Text excerpt
A tiny, dependency-free Go service that serves a status dashboard for your
WireGuard interfaces and peers plus a /status JSON endpoint that returns
HTTP 503 while any monitored peer is down, so
Uptime-Kuma (or any HTTP check) can
alert you. It is read-only — it never touches your links; restarting is left
to an external watchdog driven by the per-interface /status/{iface} endpoint
(so wg-status needs no root/wg-quick privileges).
Built for the nat-instance pattern: a host that is simultaneously a NAT exit,
a WireGuard server for site VPNs (wg0, wg2, …), and part of a VPC mesh
(wg-mesh, wg-mesh-stg).
For every interface and peer: full public key, listen port, endpoint, allowed
IPs, link state (up / down / never), rx/tx counters, last handshake,
and persistent-keepalive. A peer is down when its last handshake is older
than thresholds.handshake_stale (default 180s). Hovering an endpoint shows its
reverse-DNS name (resolved in the background and cached in memory for a day).
The page is a small client that renders from GET /status and re-polls it every
~10s — no full reloads. It pauses in background tabs and shows a disconnected
state if /status becomes unreachable.
| Route | Purpose |
|---|---|
GET / |
Dashboard shell (HTML+JS). Always 200 — it renders itself from /status. |
GET /status |
Complete JSON of every interface and peer, with overall peers_total / peers_down. 503 while any peer is down (or collection failed); append ?strict=0 for 200. This is the health endpoint. |
GET /status/{iface} |
Same JSON for one interface (404 if unknown); 503 while that interface is degraded. Point a per-link watchdog here to restart interfaces individually. |
GET /robots.txt |
Disallows all crawlers. Public, no auth. |
GET /favicon.svg |
Site icon. Public, no auth. |
Any other path returns 404.
Monitoring: point an Uptime-Kuma
HTTP monitor (with the basic-auth credentials) at GET /status — it returns
503 while any peer is down, which fires the alert. To restart links, run a
watchdog that polls GET /status/{iface} per interface and runs
wg-quick/systemctl itself when it sees a 503 — wg-status stays privilege-free.
The status routes are behind HTTP basic auth (robots.txt and the favicon
are public). The password is stored as a salted
PBKDF2-HMAC-SHA256 hash, never plaintext — generate one with:
printf '%s' 'your-password' | wg-status -hash-password
# -> pbkdf2-sha256$210000$<salt>$<hash> (put this in [Auth] PasswordHash)(Successful verifications are cached so PBKDF2 doesn't run on every request.)
You do not list peers or interfaces. Every interface and peer that WireGuard
reports is discovered automatically and monitored — any stale peer flips
/status to 503. There is no per-peer or per-interface config.

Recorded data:
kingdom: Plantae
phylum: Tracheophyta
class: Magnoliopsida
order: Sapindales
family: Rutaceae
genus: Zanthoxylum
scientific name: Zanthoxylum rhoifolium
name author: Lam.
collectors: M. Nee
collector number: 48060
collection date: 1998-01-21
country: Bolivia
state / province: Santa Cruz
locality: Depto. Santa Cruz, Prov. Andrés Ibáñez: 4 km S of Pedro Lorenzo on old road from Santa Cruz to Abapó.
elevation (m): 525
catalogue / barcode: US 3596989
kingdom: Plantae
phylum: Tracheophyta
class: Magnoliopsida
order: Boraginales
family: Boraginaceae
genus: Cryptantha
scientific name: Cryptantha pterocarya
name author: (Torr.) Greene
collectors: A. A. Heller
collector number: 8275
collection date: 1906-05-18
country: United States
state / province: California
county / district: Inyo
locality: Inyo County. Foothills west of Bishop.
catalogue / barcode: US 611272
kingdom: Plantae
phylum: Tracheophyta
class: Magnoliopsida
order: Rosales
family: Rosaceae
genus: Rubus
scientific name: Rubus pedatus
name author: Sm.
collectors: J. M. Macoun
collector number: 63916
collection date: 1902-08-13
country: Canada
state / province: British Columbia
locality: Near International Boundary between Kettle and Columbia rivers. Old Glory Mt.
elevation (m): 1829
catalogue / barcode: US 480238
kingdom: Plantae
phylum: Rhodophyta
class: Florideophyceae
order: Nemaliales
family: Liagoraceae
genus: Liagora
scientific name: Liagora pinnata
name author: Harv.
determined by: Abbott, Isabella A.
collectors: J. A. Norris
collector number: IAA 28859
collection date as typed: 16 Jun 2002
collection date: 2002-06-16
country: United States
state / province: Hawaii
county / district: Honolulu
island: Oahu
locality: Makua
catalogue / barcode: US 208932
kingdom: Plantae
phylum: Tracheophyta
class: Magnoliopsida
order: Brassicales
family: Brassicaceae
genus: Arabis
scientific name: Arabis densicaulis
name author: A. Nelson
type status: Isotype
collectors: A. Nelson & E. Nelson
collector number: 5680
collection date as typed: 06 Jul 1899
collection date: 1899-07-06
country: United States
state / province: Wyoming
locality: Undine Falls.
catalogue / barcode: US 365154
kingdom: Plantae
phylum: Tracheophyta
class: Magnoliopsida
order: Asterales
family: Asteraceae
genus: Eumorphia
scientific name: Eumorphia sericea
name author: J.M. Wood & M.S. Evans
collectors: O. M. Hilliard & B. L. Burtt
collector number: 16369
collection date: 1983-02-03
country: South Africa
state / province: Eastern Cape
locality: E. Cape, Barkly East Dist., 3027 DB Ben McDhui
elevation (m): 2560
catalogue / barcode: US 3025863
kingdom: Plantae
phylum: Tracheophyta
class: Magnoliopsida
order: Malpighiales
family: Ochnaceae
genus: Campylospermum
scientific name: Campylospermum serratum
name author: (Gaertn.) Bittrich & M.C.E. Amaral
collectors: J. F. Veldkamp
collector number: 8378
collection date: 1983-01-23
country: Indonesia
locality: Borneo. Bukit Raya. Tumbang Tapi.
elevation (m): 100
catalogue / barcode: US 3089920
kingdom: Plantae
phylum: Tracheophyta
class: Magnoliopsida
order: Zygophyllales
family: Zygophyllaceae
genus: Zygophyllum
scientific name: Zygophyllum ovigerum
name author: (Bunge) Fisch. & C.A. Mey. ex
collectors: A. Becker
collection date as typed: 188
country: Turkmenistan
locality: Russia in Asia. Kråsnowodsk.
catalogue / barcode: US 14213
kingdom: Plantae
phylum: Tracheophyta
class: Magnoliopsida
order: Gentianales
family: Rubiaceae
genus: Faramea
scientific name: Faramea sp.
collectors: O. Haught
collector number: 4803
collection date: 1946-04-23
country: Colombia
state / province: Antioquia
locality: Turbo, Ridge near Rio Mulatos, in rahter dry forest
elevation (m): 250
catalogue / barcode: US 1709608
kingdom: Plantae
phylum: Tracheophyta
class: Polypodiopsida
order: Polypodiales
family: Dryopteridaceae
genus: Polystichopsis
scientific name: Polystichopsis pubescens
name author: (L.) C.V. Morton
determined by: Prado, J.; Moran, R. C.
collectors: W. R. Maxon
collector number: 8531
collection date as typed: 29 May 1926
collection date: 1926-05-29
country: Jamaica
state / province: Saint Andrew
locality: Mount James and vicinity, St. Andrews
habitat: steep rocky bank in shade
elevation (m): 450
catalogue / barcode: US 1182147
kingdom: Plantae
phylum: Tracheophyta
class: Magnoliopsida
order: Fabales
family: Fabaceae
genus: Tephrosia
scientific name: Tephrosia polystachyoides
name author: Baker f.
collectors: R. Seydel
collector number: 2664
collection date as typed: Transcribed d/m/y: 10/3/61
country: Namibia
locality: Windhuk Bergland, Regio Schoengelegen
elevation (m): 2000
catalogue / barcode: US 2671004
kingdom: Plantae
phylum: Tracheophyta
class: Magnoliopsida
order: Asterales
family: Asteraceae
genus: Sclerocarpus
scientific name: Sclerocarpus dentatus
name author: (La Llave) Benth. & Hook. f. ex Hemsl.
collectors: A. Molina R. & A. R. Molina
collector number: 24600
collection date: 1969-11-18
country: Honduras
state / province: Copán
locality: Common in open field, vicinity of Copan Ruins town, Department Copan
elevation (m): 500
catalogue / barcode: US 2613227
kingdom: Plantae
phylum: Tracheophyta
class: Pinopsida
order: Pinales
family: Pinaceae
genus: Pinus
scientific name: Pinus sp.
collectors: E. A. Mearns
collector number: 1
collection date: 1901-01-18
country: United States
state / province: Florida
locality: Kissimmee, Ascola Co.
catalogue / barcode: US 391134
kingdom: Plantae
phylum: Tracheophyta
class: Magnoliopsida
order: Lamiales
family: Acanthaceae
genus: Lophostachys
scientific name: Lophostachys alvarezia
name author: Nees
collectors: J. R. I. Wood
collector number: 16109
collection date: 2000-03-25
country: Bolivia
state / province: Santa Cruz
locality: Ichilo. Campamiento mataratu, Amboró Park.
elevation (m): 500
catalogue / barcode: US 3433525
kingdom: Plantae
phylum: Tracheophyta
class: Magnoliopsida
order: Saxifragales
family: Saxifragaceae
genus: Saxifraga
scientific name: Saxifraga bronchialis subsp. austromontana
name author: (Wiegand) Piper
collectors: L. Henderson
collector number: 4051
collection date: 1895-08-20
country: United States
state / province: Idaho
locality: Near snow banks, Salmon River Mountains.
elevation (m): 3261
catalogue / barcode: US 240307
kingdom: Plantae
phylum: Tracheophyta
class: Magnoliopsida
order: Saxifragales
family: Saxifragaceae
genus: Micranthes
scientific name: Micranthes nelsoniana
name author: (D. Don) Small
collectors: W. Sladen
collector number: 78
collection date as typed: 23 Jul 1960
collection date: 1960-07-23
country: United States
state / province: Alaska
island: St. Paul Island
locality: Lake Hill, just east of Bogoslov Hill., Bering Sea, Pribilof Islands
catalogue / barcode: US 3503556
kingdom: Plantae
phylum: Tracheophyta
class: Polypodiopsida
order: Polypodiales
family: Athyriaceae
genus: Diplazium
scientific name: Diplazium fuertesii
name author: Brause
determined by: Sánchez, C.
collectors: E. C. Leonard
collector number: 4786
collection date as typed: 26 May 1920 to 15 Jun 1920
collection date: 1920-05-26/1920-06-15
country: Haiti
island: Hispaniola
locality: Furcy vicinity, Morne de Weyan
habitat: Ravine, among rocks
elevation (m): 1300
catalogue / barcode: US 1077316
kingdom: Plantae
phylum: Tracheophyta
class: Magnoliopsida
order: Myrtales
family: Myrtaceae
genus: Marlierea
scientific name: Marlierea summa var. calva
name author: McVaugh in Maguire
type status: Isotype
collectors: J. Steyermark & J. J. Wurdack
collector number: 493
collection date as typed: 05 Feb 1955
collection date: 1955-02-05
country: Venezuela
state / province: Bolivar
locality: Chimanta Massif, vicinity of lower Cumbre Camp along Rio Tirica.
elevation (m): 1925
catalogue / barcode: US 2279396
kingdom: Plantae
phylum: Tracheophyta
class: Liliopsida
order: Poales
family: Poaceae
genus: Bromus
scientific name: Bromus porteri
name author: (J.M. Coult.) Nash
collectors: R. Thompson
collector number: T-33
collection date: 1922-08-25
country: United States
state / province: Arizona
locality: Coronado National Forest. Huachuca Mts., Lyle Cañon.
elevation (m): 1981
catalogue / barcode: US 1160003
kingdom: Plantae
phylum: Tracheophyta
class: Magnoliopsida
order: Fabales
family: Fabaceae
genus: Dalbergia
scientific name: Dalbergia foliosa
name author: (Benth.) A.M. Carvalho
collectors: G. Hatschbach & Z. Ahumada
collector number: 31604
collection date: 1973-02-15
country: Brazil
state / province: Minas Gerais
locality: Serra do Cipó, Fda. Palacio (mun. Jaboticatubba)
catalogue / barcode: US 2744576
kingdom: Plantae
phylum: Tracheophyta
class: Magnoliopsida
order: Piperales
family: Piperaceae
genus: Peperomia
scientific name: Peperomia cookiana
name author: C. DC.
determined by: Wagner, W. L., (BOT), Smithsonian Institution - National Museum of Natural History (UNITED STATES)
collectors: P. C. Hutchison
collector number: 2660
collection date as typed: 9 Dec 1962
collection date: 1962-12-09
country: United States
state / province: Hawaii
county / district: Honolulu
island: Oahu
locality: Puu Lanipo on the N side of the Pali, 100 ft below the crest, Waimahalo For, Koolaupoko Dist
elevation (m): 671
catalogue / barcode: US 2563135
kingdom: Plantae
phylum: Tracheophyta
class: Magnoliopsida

The task
Based on the wg-status service description, does each statement agree with the text? Answer yes or no for each, and quote the words that decide it.
(a) The service restarts WireGuard interfaces on its own when a peer goes down.
(b) By default, a peer counts as down when its last handshake is more than 180 seconds old.
(c) The robots.txt route requires HTTP basic auth.

Solved exercise
(a) No: "It is read-only — it never touches your links"
(b) Yes: "A peer is down when its last handshake is older than thresholds.handshake_stale (default 180s)."
(c) No: "Disallows all crawlers. Public, no auth."